Exercise prompt
Print every line of text in the data below word for word, leaving the pictures out of your output.

Stored data entries:

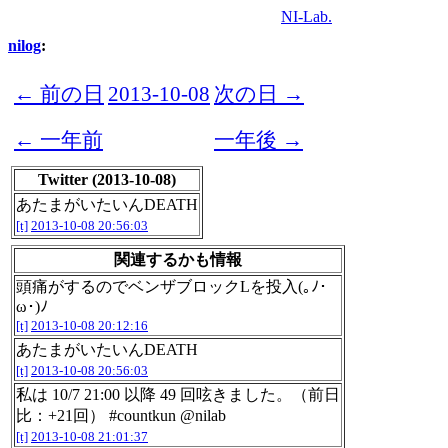
NI-Lab.
nilog
:
← 前の日
2013-10-08
次の日 →
← 一年前
一年後 →
Twitter (2013-10-08)
あたまがいたいんDEATH
[t]
2013-10-08 20:56:03
関連するかも情報
頭痛がするのでベンザブロックLを投入(｡ﾉ･
ω･)ﾉ
[t]
2013-10-08 20:12:16
あたまがいたいんDEATH
[t]
2013-10-08 20:56:03
私は 10/7 21:00 以降 49 回呟きました。（前日
比：+21回） #countkun @nilab
[t]
2013-10-08 21:01:37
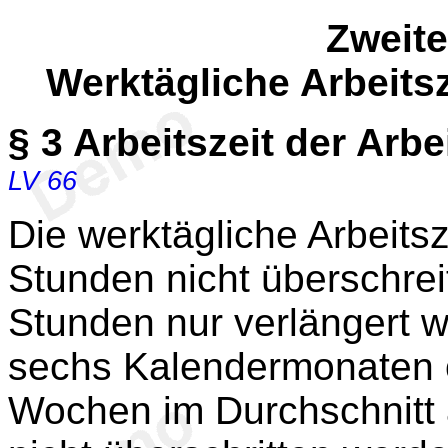
Zweite
Werktägliche Arbeitsz
§ 3
Arbeitszeit der Arb
LV 66
Die werktägliche Arbeitsz
Stunden nicht überschrei
Stunden nur verlängert 
sechs Kalendermonaten o
Wochen im Durchschnitt 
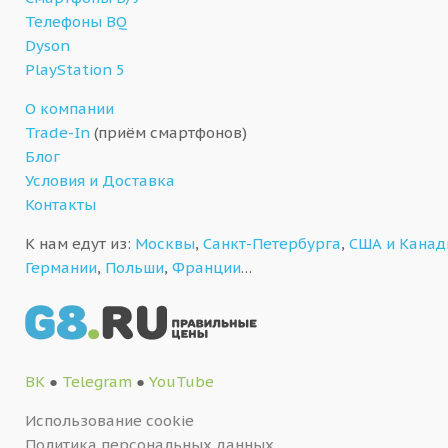
Телефоны BQ
Dyson
PlayStation 5
О компании
Trade-In
(приём смартфонов)
Блог
Условия и Доставка
Контакты
К нам едут из:
Москвы
,
Санкт-Петербурга
,
США и Кана
Германии
,
Польши
,
Франции
…
ВК
●
Telegram
●
YouTube
Использование cookie
Политика персональных данных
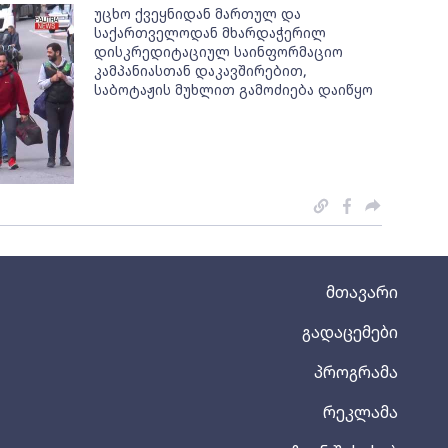
უცხო ქვეყნიდან მართულ და
საქართველოდან მხარდაჭერილ
დისკრედიტაციულ საინფორმაციო
კამპანიასთან დაკავშირებით,
საბოტაჟის მუხლით გამოძიება დაიწყო
მთავარი
გადაცემები
პროგრამა
რეკლამა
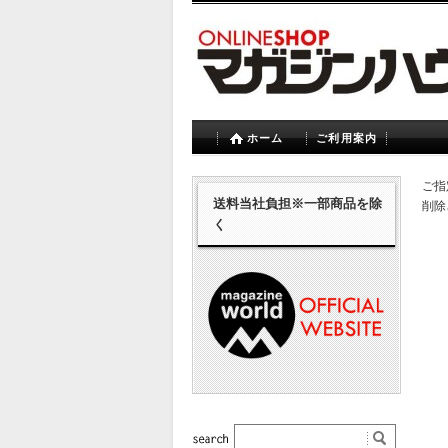
ホーム
ご利用案内
ご指
送料当社負担※一部商品を除
削除
く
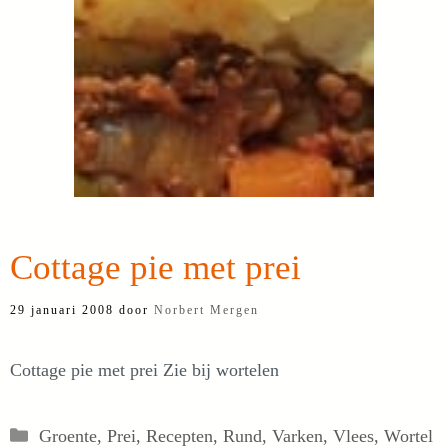
Cottage pie met prei
29 januari 2008
door
Norbert Mergen
Cottage pie met prei Zie bij wortelen
Categorieën
Groente
,
Prei
,
Recepten
,
Rund
,
Varken
,
Vlees
,
Wortel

Solution to this exercise
NI-Lab.
nilog
:
← 前の日
2013-10-08
次の日 →
← 一年前
一年後 →
Twitter (2013-10-08)
あたまがいたいんDEATH
[t]
2013-10-08 20:56:03
関連するかも情報
頭痛がするのでベンザブロックLを投入(｡ﾉ･
ω･)ﾉ
[t]
2013-10-08 20:12:16
あたまがいたいんDEATH
[t]
2013-10-08 20:56:03
私は 10/7 21:00 以降 49 回呟きました。（前日
比：+21回） #countkun @nilab
[t]
2013-10-08 21:01:37
Zweite
Werktägliche Arbeitsz
§ 3
Arbeitszeit der Arb
LV 66
Die werktägliche Arbeitsz
Stunden nicht überschrei
Stunden nur verlängert 
sechs Kalendermonaten o
Wochen im Durchschnitt 
Телефоны BQ
Dyson
PlayStation 5
О компании
Trade-In
(приём смартфонов)
Блог
Условия и Доставка
Контакты
К нам едут из:
Москвы
,
Санкт-Петербурга
,
США и Кана
Германии
,
Польши
,
Франции
…
ВК
●
Telegram
●
YouTube
Использование cookie
Политика персональных данных
უცხო ქვეყნიდან მართულ და
საქართველოდან მხარდაჭერილ
დისკრედიტაციულ საინფორმაციო
კამპანიასთან დაკავშირებით,
საბოტაჟის მუხლით გამოძიება დაიწყო
მთავარი
გადაცემები
პროგრამა
რეკლამა
ホーム
ご利用案内
ご指
送料当社負担※一部商品を除
削除
く
Cottage pie met prei
29 januari 2008
door
Norbert Mergen
Cottage pie met prei Zie bij wortelen
Categorieën
Groente
,
Prei
,
Recepten
,
Rund
,
Varken
,
Vlees
,
Wortel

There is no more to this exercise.